At 18, she met Andy Gollner, a Hungarian refugee. Their families couldn't have been more different; while her parents were embracing communism, his parents were running away from it. Attracted by his exotic background, Leith married Andy in 1974. However, it soon became apparent that he was from a different world, one that she later experienced first-hand during the two years they spent in Budapest in the early '90s. Leith struggled valiantly to fit in, but experienced much frustration in her efforts. Andy's desire to remain in Hungary ultimately ended their marriage.

Written in candid, eloquent prose, the narrative is divided into five separate parts: childhood, the first years of their relationship, married life, divorce and new beginnings. One of the most interesting sections describes Leith's experiences as a foreigner in Budapest; for example, her attempts to find a relative's apartment and her ambivalent feelings about the culture."I wanted to belong, and I was sure that if I just tried hard enough and worked at it, I would manage to cross the divide between me and Hungary," she writes. "And still I found the country mystifying, the people disconcerting, and the language an insuperable barrier."

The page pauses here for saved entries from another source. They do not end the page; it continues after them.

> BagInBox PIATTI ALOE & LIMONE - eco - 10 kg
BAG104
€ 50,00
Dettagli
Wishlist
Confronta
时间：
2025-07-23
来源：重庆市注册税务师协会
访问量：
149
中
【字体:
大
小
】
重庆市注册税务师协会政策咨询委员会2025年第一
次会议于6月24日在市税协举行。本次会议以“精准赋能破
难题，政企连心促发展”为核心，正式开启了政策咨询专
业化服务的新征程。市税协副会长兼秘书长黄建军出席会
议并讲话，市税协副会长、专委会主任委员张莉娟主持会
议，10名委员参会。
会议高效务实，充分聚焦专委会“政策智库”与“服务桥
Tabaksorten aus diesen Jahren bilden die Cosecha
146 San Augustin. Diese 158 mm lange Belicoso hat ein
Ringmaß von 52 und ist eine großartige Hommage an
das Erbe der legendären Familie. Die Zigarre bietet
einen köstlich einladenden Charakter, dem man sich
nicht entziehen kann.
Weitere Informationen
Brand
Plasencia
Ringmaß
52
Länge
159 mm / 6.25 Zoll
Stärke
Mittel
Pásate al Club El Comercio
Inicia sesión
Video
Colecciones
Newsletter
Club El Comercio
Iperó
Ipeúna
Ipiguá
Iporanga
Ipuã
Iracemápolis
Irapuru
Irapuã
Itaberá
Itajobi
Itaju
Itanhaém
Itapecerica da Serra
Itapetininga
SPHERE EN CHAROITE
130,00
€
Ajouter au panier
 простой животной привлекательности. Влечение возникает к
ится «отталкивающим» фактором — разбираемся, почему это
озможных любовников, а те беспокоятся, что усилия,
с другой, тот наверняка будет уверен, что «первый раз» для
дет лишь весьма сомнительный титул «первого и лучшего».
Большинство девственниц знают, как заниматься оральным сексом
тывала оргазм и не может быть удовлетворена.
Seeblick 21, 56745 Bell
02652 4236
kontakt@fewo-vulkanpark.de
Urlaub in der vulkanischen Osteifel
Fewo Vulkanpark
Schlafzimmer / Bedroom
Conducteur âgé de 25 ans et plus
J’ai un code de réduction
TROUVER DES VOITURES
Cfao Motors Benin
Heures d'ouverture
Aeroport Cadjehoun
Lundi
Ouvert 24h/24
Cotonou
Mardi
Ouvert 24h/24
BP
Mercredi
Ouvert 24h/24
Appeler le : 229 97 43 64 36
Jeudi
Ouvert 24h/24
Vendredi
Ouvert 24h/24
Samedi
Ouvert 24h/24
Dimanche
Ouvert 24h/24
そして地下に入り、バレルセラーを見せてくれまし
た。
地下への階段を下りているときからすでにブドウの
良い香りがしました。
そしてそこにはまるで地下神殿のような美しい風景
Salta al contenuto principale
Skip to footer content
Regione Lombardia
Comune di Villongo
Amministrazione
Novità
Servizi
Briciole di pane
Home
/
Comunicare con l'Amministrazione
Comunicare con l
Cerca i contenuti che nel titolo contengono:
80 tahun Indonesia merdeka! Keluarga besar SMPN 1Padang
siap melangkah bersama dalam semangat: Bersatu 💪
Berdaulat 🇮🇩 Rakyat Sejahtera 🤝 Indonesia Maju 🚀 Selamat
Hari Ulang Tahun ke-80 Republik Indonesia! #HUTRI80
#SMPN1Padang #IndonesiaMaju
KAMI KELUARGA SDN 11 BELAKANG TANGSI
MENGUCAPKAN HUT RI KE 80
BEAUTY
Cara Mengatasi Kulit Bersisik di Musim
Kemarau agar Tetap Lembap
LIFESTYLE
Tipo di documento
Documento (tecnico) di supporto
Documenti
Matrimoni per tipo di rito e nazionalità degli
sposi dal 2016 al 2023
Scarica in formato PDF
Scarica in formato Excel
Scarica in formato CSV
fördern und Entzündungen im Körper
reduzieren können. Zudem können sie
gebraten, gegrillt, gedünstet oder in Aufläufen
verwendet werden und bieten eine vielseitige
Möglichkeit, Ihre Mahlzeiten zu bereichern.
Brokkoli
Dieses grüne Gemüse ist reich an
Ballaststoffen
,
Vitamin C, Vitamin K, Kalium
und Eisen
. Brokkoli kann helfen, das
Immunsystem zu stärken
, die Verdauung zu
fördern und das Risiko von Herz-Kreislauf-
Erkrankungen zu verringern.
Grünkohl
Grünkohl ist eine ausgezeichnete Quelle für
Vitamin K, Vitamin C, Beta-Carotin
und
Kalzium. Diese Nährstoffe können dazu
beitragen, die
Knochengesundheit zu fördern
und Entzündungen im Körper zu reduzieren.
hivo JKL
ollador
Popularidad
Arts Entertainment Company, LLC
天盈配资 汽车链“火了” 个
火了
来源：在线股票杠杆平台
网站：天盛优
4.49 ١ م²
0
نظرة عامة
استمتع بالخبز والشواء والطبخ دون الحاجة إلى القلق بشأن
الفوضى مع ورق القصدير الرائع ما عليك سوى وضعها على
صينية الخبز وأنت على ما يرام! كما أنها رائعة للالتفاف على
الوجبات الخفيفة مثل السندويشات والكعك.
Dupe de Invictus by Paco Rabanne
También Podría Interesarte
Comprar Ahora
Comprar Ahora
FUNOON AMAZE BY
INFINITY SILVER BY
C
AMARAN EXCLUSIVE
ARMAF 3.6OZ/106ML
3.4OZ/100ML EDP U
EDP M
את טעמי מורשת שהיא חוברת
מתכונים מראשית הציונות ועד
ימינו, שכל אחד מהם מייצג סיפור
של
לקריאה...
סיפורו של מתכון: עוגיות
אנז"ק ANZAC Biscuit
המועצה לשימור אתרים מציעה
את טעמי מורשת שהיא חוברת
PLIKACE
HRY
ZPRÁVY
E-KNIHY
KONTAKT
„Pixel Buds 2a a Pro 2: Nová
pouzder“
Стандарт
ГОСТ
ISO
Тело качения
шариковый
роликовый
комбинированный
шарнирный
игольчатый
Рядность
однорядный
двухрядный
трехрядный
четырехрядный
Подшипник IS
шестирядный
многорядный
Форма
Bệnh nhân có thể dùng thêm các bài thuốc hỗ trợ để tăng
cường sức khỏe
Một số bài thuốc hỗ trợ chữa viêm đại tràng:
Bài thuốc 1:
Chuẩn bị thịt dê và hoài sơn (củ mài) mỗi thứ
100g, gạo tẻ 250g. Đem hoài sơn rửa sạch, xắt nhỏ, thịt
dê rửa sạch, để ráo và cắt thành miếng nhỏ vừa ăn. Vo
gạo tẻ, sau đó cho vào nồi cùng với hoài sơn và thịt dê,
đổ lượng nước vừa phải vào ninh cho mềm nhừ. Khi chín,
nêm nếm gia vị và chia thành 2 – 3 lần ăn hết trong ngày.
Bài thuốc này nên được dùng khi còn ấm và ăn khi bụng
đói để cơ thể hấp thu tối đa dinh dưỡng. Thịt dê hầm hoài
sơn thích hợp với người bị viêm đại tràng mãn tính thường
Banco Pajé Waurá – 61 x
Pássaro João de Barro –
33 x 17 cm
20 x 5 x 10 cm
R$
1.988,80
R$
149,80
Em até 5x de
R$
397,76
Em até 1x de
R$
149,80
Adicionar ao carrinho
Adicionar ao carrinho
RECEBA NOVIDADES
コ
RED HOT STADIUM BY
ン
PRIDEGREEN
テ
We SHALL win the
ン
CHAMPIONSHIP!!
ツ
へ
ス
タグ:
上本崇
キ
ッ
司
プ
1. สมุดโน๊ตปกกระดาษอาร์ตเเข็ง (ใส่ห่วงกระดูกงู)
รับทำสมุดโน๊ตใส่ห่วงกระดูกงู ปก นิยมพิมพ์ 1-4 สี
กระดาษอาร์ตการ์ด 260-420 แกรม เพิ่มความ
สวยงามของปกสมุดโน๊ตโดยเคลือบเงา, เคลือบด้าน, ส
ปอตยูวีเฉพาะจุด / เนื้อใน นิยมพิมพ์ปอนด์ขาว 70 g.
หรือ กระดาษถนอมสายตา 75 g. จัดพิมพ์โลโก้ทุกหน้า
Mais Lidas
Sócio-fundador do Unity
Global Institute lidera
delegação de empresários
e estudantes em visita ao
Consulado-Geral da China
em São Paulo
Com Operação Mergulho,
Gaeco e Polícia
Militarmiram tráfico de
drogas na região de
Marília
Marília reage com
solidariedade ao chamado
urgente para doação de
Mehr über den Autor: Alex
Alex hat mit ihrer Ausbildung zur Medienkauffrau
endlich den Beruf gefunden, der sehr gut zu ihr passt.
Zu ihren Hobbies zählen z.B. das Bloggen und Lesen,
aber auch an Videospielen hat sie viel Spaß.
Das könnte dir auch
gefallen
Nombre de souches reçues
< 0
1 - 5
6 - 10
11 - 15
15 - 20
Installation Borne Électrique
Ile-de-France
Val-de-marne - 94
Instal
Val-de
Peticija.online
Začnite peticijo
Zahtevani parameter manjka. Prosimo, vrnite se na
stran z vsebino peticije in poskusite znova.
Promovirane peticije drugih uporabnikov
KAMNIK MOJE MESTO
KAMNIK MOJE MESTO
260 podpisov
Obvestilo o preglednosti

As well, she documents the immigration story of Andy's parents. In 1956, they were among more than 37,000 that Canada accepted as refugees after the Hungarian Revolution. Her depiction of the Gollners' early struggles in Canada is often touching and occasionally humorous.

In writing this memoir, Leith has not only chronicled her emotional journey, but she has also articulated an outsider's point of view on the culture into which she married. Marrying Hungary is a very Canadian story. It is an important contribution that promotes cross-cultural understanding.